The animal welfare community has always been notoriously secretive. Never more so than when it comes to releasing animal intake and disposition data.  Generally, the places which are the most happy to share their data with the public are the ones with the best outcomes.  This makes sense.  If you are a restricted access, “no kill” shelter that only accepts the happiest, healthiest, and most adoptable pets, why not brag about your 100% adoption rate?

Shelters which aren’t as successful rarely think it’s a good idea to share outcome data. Usually they use the excuse that “people wouldn’t understand”.  It’s a fair excuse because most people won’t and don’t understand what goes to create these numbers.  Many of these shelters will come up with clever ways around reporting hard numbers.  They will use percentages or comparisons which allow them to find the best possible comparison or avoid the weakest performing metric.  They will leave out whole populations of animals served which negatively skew the numbers.  More often than not, they just don’t report them at all.

When I started at Humane Society of Berks County 13 years ago, we were in that camp. We didn’t report our numbers out of fear.  We report them now, and they are pretty darn good, although not perfect.  But in 2004?  They were awful.  We killed about two out of every three cats and nearly half the dogs entering our shelter.  It wasn’t for lack of trying, although the effort then was clearly not up to the task.  When we decided as an organization that we were going to change those numbers for the better, being “no kill” or even achieving “no kill” save rates of 90% or more weren’t even on our radar.  It seemed like an impossibly absurd goal.

We simply tried to save more. We didn’t really say we were doing it, we just did it.  One here, ten or a hundred there.  We changed our approach, our policies, our operations, and our staff.  It ended up working.

But do you know what the very first thing we did was? We posted our raw animal intake and disposition data. Not percentages or comparisons or bar graphs with vaguely identified axis.  We listed the raw numbers.  Species, intake type and number, outcome type and number.
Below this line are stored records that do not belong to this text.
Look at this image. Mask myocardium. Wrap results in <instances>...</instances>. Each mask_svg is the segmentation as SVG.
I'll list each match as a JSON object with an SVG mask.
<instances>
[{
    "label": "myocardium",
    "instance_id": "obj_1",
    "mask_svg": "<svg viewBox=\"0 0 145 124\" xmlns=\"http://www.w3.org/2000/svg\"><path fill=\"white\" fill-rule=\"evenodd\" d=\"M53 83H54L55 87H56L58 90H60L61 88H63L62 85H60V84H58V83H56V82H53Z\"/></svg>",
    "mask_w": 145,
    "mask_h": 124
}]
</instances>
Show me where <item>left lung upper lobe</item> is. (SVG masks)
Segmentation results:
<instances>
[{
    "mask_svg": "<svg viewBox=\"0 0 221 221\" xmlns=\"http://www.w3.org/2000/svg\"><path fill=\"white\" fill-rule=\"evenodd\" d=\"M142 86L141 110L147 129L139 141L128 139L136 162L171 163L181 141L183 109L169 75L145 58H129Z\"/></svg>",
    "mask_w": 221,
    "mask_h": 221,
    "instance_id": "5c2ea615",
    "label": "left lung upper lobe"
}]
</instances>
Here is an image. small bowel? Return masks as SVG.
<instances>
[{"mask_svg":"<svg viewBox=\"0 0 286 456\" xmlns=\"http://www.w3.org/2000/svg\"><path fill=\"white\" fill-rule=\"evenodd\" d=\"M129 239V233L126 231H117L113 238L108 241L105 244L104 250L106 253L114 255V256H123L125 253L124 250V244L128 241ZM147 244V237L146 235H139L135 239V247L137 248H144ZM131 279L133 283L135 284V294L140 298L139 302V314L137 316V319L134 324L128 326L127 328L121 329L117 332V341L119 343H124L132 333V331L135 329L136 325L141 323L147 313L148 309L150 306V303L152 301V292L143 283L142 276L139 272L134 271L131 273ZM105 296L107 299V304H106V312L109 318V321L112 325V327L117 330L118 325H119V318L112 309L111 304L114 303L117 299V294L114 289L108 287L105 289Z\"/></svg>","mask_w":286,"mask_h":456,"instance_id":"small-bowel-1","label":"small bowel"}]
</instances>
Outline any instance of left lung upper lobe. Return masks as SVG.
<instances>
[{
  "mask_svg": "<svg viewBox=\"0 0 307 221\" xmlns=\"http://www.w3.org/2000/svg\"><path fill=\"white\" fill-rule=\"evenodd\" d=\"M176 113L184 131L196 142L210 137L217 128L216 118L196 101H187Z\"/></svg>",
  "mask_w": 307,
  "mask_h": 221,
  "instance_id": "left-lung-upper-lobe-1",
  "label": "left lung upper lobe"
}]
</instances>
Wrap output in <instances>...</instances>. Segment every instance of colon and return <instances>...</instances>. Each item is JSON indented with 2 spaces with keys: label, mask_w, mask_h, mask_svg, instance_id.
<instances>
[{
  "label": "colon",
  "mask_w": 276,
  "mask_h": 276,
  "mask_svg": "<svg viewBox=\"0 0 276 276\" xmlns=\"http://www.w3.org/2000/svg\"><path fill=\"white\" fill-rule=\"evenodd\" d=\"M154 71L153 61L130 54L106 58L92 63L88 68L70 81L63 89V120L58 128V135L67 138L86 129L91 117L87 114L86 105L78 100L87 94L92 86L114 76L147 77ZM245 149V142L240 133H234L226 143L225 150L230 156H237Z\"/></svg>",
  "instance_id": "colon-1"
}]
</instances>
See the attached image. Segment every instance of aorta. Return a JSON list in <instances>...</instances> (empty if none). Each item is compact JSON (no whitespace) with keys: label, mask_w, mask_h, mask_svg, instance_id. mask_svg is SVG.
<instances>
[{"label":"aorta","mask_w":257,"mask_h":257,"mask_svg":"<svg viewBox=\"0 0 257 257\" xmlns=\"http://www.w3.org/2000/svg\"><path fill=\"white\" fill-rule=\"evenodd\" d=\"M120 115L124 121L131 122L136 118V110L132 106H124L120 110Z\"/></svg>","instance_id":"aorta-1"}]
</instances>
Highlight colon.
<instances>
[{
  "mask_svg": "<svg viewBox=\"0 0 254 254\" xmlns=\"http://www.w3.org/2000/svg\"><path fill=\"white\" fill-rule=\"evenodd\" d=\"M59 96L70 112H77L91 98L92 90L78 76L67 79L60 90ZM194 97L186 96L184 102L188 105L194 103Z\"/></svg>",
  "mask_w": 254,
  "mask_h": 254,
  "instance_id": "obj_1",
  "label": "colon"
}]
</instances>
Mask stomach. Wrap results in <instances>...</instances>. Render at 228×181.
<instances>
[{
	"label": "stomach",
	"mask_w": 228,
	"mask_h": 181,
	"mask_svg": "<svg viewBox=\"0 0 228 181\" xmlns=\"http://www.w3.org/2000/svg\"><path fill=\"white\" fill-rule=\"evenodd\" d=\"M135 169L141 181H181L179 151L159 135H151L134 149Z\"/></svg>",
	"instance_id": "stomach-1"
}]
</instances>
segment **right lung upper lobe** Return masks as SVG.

And it was ugly. Our board didn’t want to do it but they let the staff post the numbers on our website for all to see because we knew that we couldn’t change the outcomes if we didn’t know exactly how bad things were.  We couldn’t get the public to buy in to our changes if we weren’t honest with them.  The community couldn’t solve a problem together if it didn’t know what the problem was.  And we couldn’t expect them to just give us a pass because we said, “Trust us.”

Someone else said, “In God we trust. All others bring data.”  We shared the data.  I believe we were among the first, if not the first open door shelter that published its full raw numbers online for all to see when we started.  Since then, many more shelters have begun to do this as standard practice.  But not all.

Humane Pennsylvania, as we’ve become since then, has been a vocal supporter of mandated reporting of shelter statistics because we agree with Justice Brandeis. The sickness of unnecessary euthanasia in shelters is best rooted out through public awareness of the scale and specifics of the problem.  We’ve seen states like Virginia, which have comprehensive mandatory reporting and searchable databases, improve their statewide save rates by stunning margins over the course of a decade.  We’ve seen the pressure public reporting puts on underperforming shelters.  It becomes fair to ask the question:  Why are your numbers so much worse than others?  Then we can ask how we can change that, together.

It doesn’t matter to me what a shelter’s motivations for posting numbers may be. Whether it is because they want to brag, because they believe it is right, or because some harsh sunshine shone down and forced them to be more transparent, it’s just good to have this data out there for all to see.

There are a lot of ways to improve outcomes for animals. Arriving at “no kill” numbers is a journey of a thousand programs, services, facilities, and people.  Transparent reporting is not one of the steps to get there.  It is the first, critical step in getting there.